Surface Requirements for Optimal Biosensing with Disposable Gold Electrodes

Marjon Zamani , Victoria Yang , Lizi Maziashvili , Gang Fan , Catherine M Klapperich , Ariel L Furst †,§,*
PMCID: PMC9026247  PMID: 35479101

Abstract

graphic file with name tg1c00042_0004.jpg

Electrochemical biosensors are promising technologies for detection and monitoring in low-resource settings due to their potential for easy use and low-cost instrumentation. Disposable gold screen-printed electrodes (SPEs) are popular substrates for these biosensors, but necessary dopants in the ink used for their production can interfere with biosensor function and contribute to the heterogeneity of these electrodes. We recently reported an alternative disposable gold electrode made from gold leaf generated using low-cost, equipment-free fabrication. We have directly compared the surface topology, biorecognition element deposition, and functional performance of three disposable gold electrodes: our gold leaf electrodes and two commercial SPEs. Our leaf electrodes significantly outperformed the SPEs for reproducible and effective biosensing in a DNase I assay and are nearly an order of magnitude less expensive than the SPEs. Therefore, these electrodes are promising for further development as point-of-care diagnostics, especially in low-resource settings.

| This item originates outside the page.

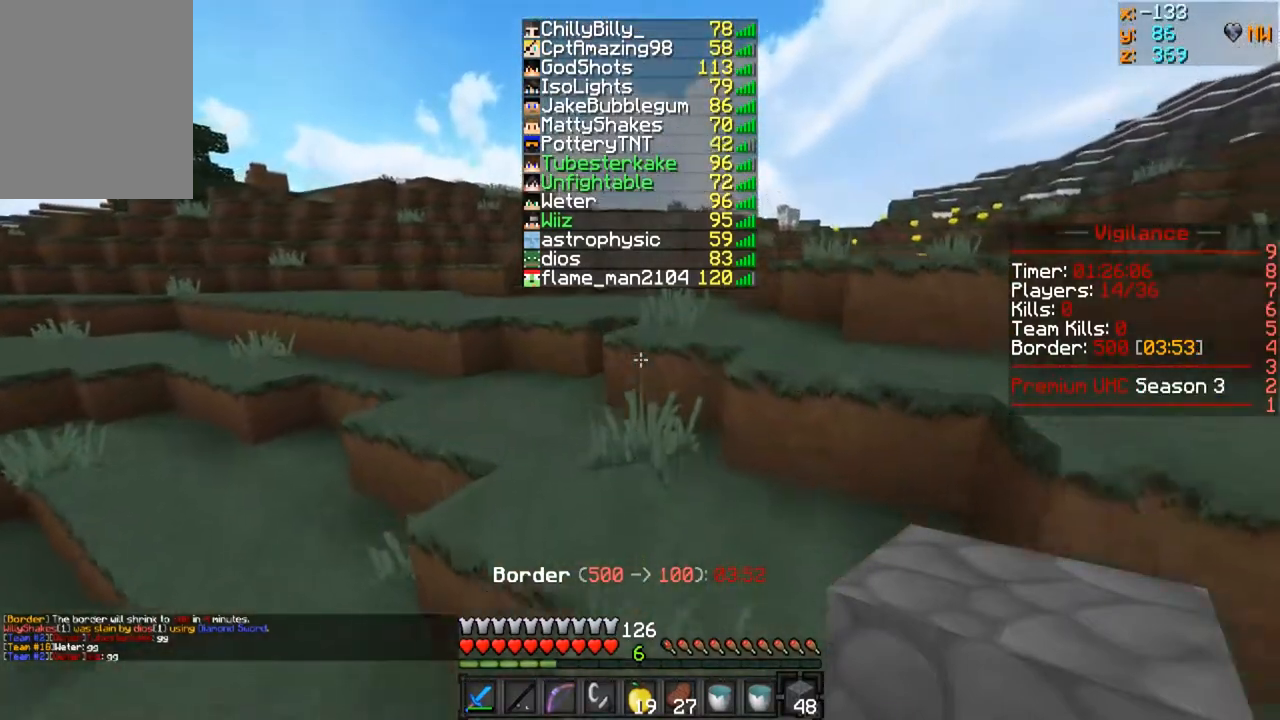
{"keys": ["d", "w"], "mouse": [], "events": [[333, "d", "down"]]}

Keywords: gold leaf, biosensor, diagnostic, electrochemistry, affordable

Electrochemical biosensors are promising technologies for detection and monitoring in low-resource settings (LRS) due to their ease of use and low-cost instrumentation.1,2 However, these devices have had limited commercial applications beyond the glucometer in large part because of challenges with electrode fabrication and modification.3 Such sensors have been developed to detect biomolecules ranging from DNA to antibodies.4 For effective detection with these systems, biorecognition elements must be immobilized on the electrode surface. Thus, gold electrodes are often used due to the ease of formation and strength of gold–thiol bonds.57 Traditionally, gold electrodes are fabricated in cleanrooms using methods such as photolithography or shadow mask lithography, which generate high-quality crystalline surfaces, allowing for stable alkanethiol monolayer formation.8 However, this type of fabrication is costly, inefficient, and laborious, limiting its use to well-funded, specialized laboratories and making it inaccessible to many.9

Recently, disposable gold screen-printed electrodes (SPEs)10 have risen in prominence as affordable alternatives to traditionally fabricated electrodes. SPEs are generated by applying a gold ink to a substrate through a patterned mask. To effectively print with this method, gold inks are doped with other materials,11,12 but unfortunately, these can interfere with biosensor function and contribute to the heterogeneity and irreproducibility found with these electrodes. To circumvent these issues and eliminate the need for dopants, we recently reported a protocol to fabricate disposable gold electrodes using 24 karat gold leaf.13 These electrodes were partly inspired by a preceding study that similarly applied gold leaf to generate working electrodes without the need for cleanroom fabrication.14 In our system, the gold leaf is applied directly to an adhesive, and the resulting electrode is a pure gold surface devoid of contaminants. These electrodes are made using low-cost, equipment-free fabrication and maintain attributes of high-quality crystalline surfaces, making them favorable for applications that necessitate detection in LRS.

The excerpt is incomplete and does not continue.